Almost three years after Covid first hit the city of Wuhan, vaccination rates among vulnerable sections of China’s population lag those in many rich countries, while its continued use of lockdowns as a primary method of disease control has made it an international outlier.

Officials in Beijing shut most non-essential businesses in the city’s largest district, Chaoyang, which has a population of 3.4mn, and have closed restaurants and other entertainment venues in much of the city, while telling residents to work from home.

“China is seeing a record level of lockdowns,” said Ting Lu, chief China economist at Nomura. “It’s even a bit worse than during the [spring] Shanghai lockdown because so many cities are partially locked down.”

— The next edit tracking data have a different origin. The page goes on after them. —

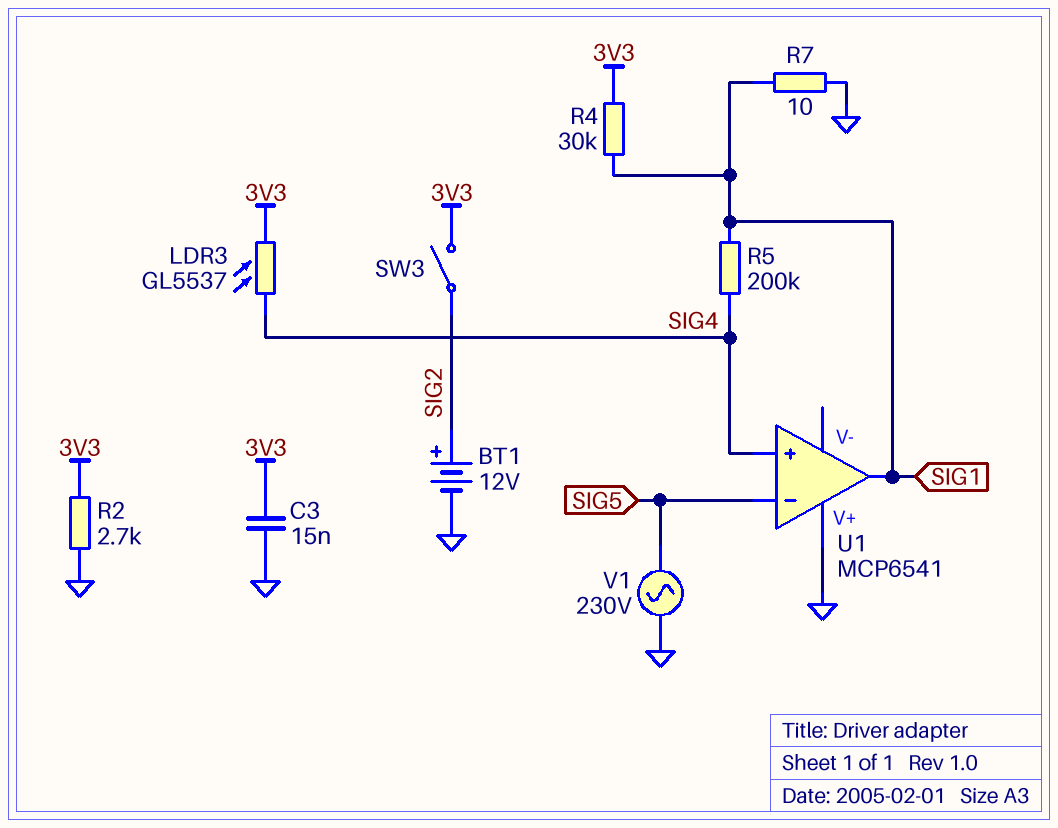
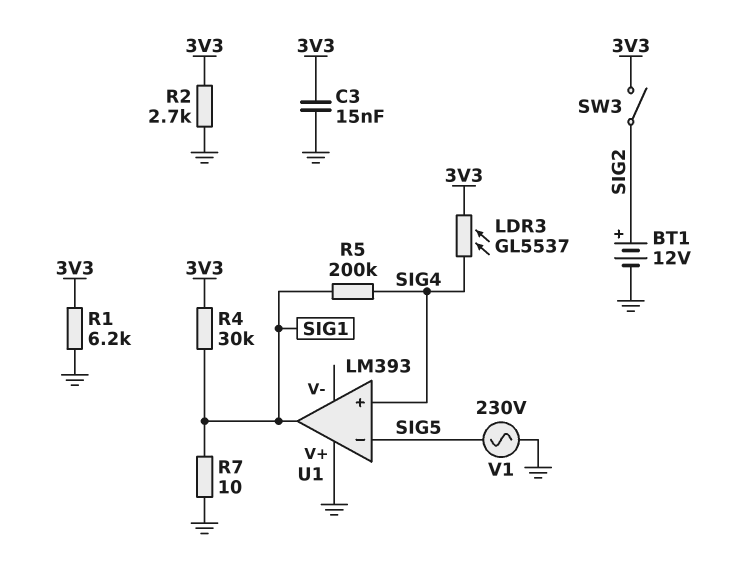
R1: none -> 6.2k (3V3, GND)
U1: MCP6541 -> LM393

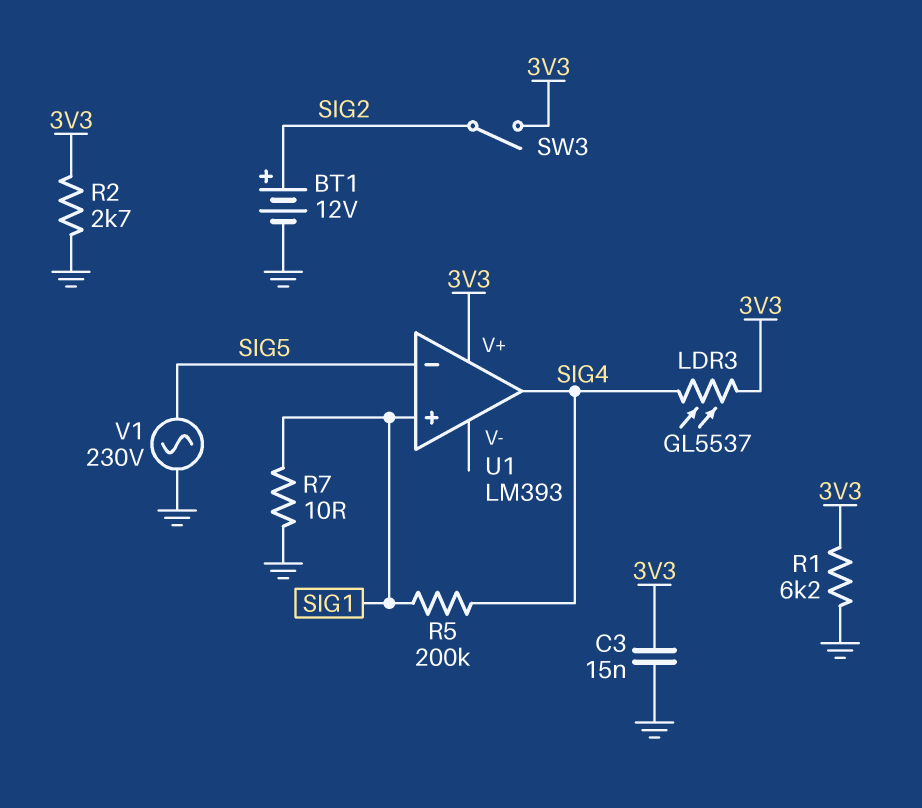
R4: 30k (3V3, SIG1) -> none
U1 pin V+: GND -> 3V3
U1 pin in+: SIG4 -> SIG1
U1 pin out: SIG1 -> SIG4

The bank estimates Covid restrictions have hit areas responsible for one-fifth of China’s gross domestic product.

The Shanghai lockdowns slowed economic growth in the second quarter to a 0.4 per cent rise from a year earlier. China’s web of Covid restrictions have continued to batter the economy, with retail sales declining 0.5 per cent in October and industrial output subdued.

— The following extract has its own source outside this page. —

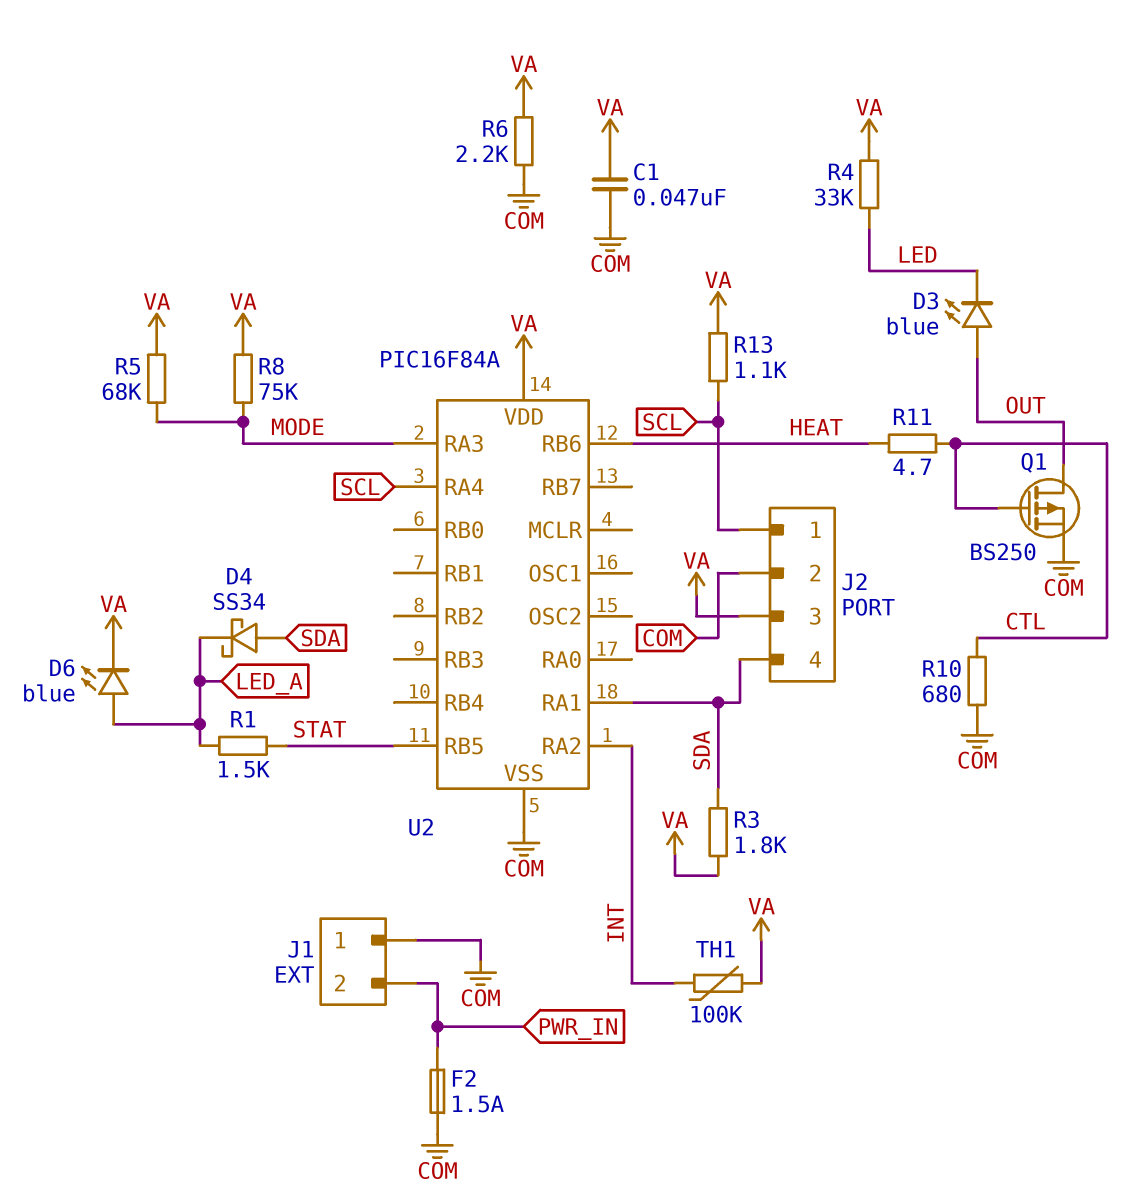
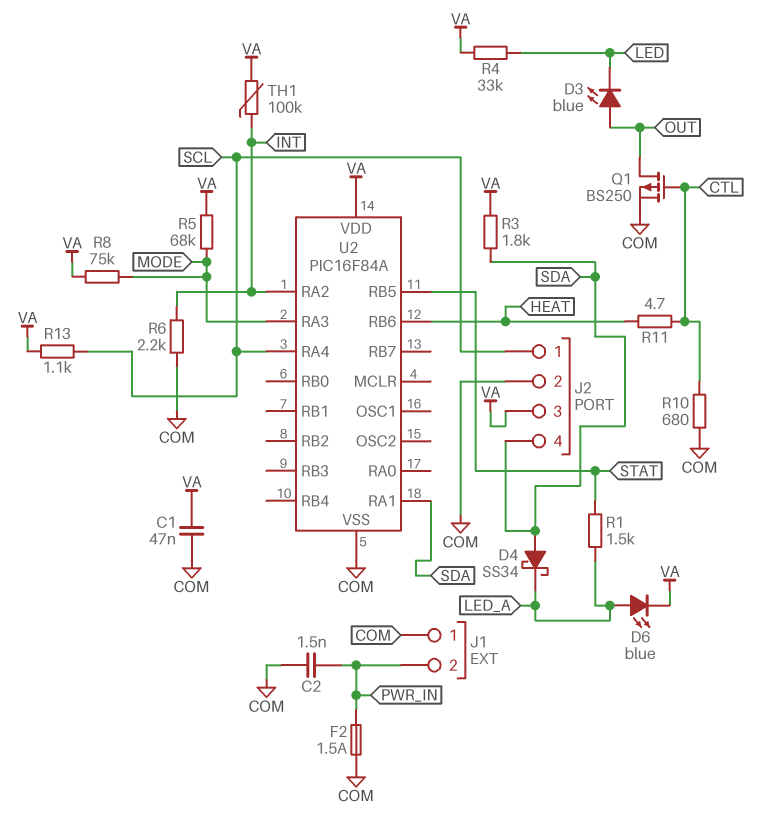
C2: none -> 1.5nF (COM, PWR_IN)
R6: 2.2k (COM, VA) -> 2.2k (COM, INT)

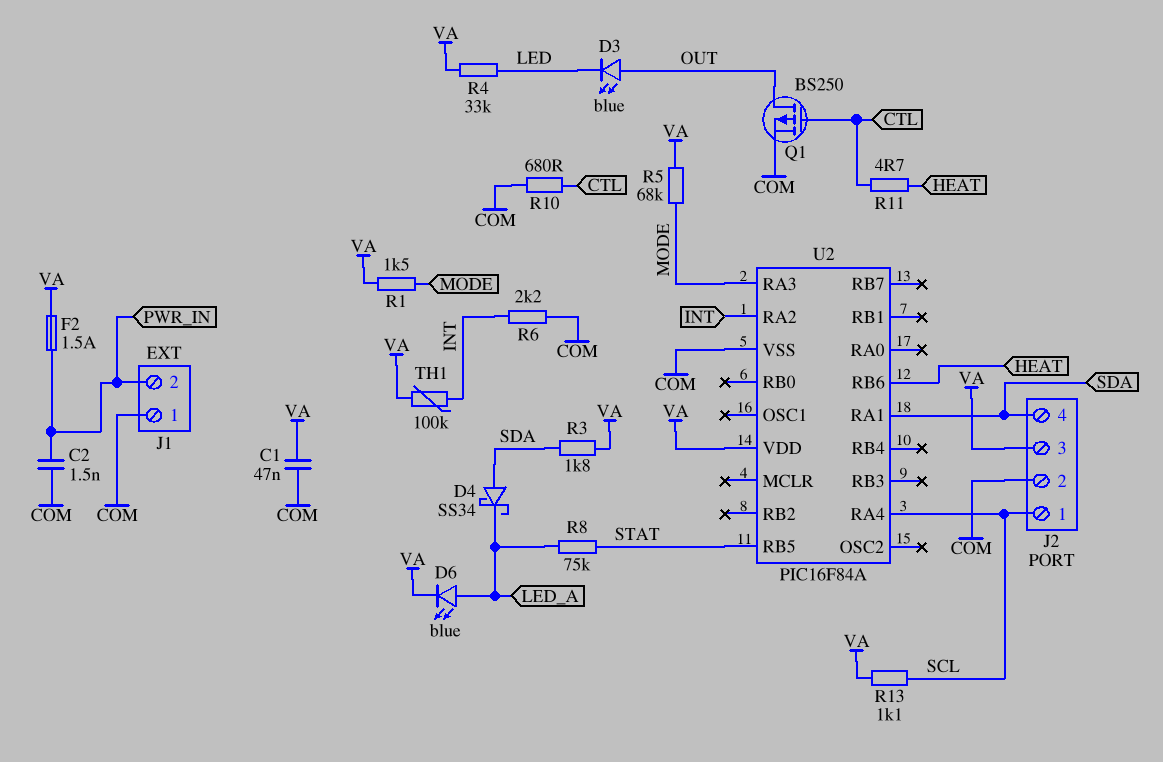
F2: 1.5A (COM, PWR_IN) -> 1.5A (PWR_IN, VA)
R1: 1.5k (LED_A, STAT) -> 1.5k (MODE, VA)
R8: 75k (MODE, VA) -> 75k (LED_A, STAT)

The worsening outbreak and increasingly tough measures nationwide come despite demands from Beijing less than two weeks ago to ease up on Covid controls, which sparked a market rally for Chinese stocks.

Growing caseloads in China have since weighed on market sentiment as traders, once hopeful for an economic boost from reopening, become more concerned about intensifying disruption from the lockdowns.

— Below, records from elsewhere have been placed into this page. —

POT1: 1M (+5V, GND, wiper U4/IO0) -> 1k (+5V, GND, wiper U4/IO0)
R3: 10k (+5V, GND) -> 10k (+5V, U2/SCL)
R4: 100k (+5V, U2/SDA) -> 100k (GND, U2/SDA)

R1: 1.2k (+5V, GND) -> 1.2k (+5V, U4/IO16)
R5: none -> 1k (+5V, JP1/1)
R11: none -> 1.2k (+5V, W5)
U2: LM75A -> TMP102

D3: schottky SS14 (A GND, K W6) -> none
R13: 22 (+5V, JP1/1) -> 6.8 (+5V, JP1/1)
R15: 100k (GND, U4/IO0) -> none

China’s CSI 300 index of Shanghai- and Shenzhen-listed shares was flat on Tuesday and has fallen more than 2.5 per cent since last week’s optimism-driven high over reopening. The benchmark index is down about a quarter in the year to date.

Beijing’s Center for Disease Control and Prevention said the capital faced “the most complex and challenging” environment since the start of the pandemic, while the city’s top official, Communist party secretary Yin Li, reaffirmed the country’s zero-Covid policy on Monday.

“We must resolutely win the war of pandemic prevention and control, win the blockade battle and the battle of annihilation” of Covid, Yin said in remarks published by state media.

Rising cases have required a growing number of apartment buildings in Beijing to be quarantined, putting local officials and residents under stress. An official in Shilipu, a community in the capital, said he and nine colleagues were struggling to serve more than 7,000 households under home quarantine.

“Our capacity has been stretched,” he said.

In Chongqing, another pandemic hotspot, the arrival on Monday of Sun Chunlan, a vice-premier known for her draconian approach to battling the pandemic, led to widespread panic shopping among residents, concerned about the potential for a tough Shanghai-style lockdown.

“While I have stocked 10 days of food in my refrigerator, I still feel insecure,” said Dave Yin, a business owner in the southwestern metropolis. “I bought another 5kg of pork and six packages of vegetables just in case.”

The city is building makeshift hospitals to provide 43,063 extra beds on top of the existing 17,000 beds in three hospitals.

Guangzhou, the site of another serious outbreak, has continued to report high caseloads, recording 8,210 new infections on Monday. The city has attempted to control the spread of the virus without a citywide lockdown, but on Monday it put its largest district, Baiyun, with a population of 3.8mn, into a five-day lockdown.

The move expanded the lockdown from the southern district of Haizhu, which houses many of the city’s garment factories and has already extended its own lockdown several times.